During the months preceding her death, her church prayed mightily for God’s healing, for her recovery from the illness.  But then she died.  It was a watershed moment in my life, both practically and spiritually.  I lost my job for taking a few extra days after the funeral to help out my dad.  Without a job, I couldn’t afford my apartment either so I moved across the country to live with my dad and my sister who was still at home.  In such a big move, I also lost my friends, my own church, my community, and my independence.  Not only did I lose my mother, my best friend, but everything else that gave structure and meaning to my life was gone as well.

I expected my parents’ church to step into the breach. After all, my father was on staff; my mother had worked for a member of the church, and there was an active singles’ ministry.  Instead, I found that the church, which had helped out admirably during Mom’s illness with meals, companionship, and assistance of all kinds, defaulted to the assumption that I would now take care of everything for my father and sister.  The not-so-unspoken thought was that I would step into my mother’s place as caretaker of the home, mother to my sister, and helpmeet to my father.  When I was looking for a job, more than one person mentioned the opening at my mother’s old job.  I can’t count how often I heard “it is so good that your father has you to help him out in this time of grief”, but I know exactly how often someone asked how I was doing in my own grief—one person, one time.

Where was God then?

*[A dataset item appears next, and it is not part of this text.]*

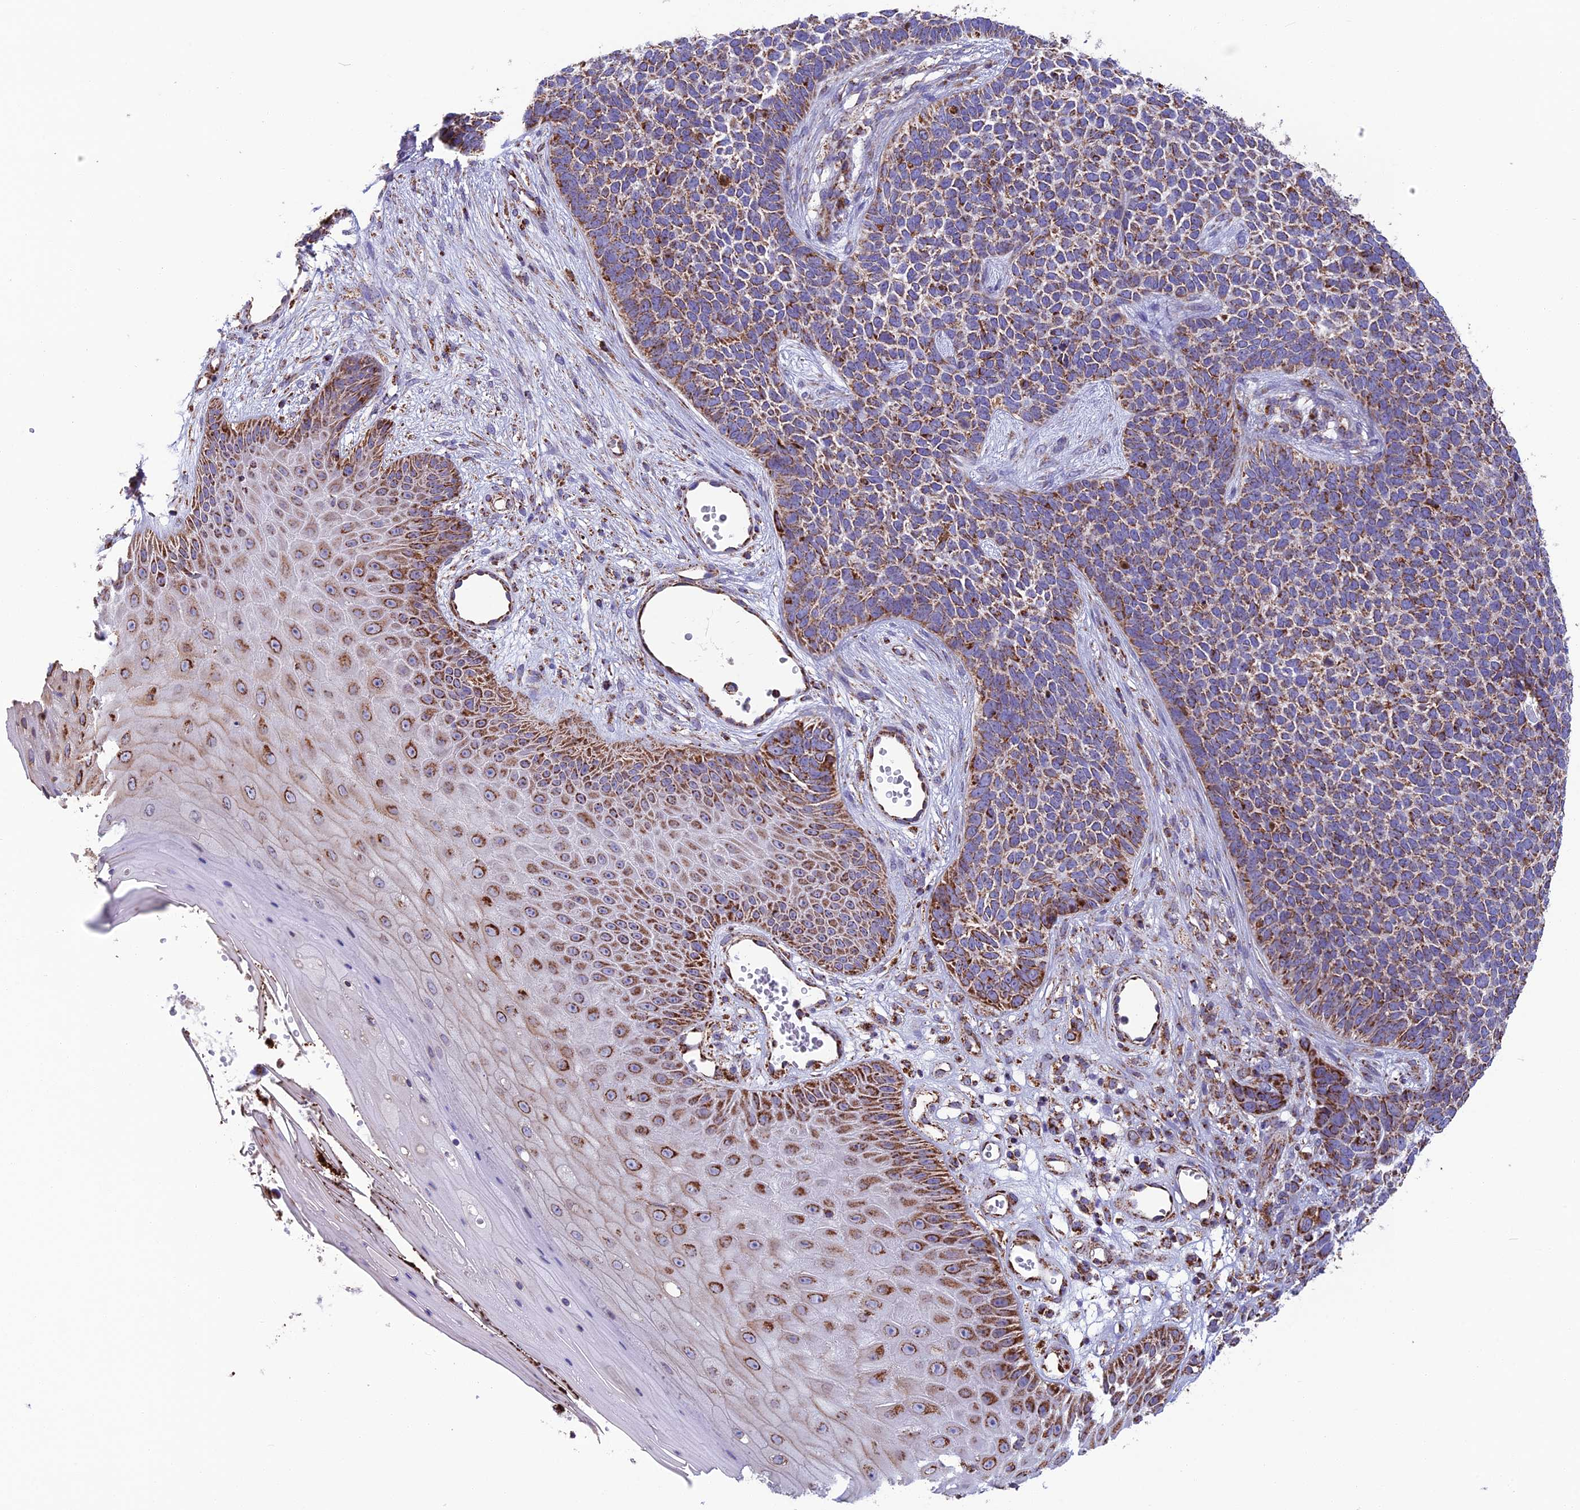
{"staining": {"intensity": "moderate", "quantity": ">75%", "location": "cytoplasmic/membranous"}, "tissue": "skin cancer", "cell_type": "Tumor cells", "image_type": "cancer", "snomed": [{"axis": "morphology", "description": "Basal cell carcinoma"}, {"axis": "topography", "description": "Skin"}], "caption": "Brown immunohistochemical staining in human skin basal cell carcinoma demonstrates moderate cytoplasmic/membranous positivity in approximately >75% of tumor cells. The staining was performed using DAB (3,3'-diaminobenzidine), with brown indicating positive protein expression. Nuclei are stained blue with hematoxylin.", "gene": "CS", "patient": {"sex": "female", "age": 84}}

That year was really the end of my Christian era.  I had lost my faith in fundamental dogma years before but I had kept up my church attendance, partly out of fear of admitting that I no longer believed in the God I’d been taught, mostly because I craved the community of spiritual thinkers.  I never had found that community and my year in Dad’s church made me realize that I wasn’t even getting a practical community of friends and social support, either. 

So, really, where was God? Not manifest in His People. In all the years I’d grown up in churches, I maintained a denial that my experience with the Christian community was neither very Christian nor very communal.  I thought there was something wrong with me, or perhaps my family, that had always held the church family at bay.  The year after my mom’s death broke through my denial.  It wasn’t me, or at least not entirely, it was the nature of the church that expected the sweet smiling stiff upper lip.  No one wanted to know if something was less than great for me, even in the midst of the quite obviously worst tragedy of my life. 

If that was the community of God’s People, there was definitely not a place for me in the community.  I gave myself up to the lost faith in God, in fundamental theology, in Christian community.  If spiritual and practical community was not to be found in Christianity, I would look elsewhere. I became a heathen.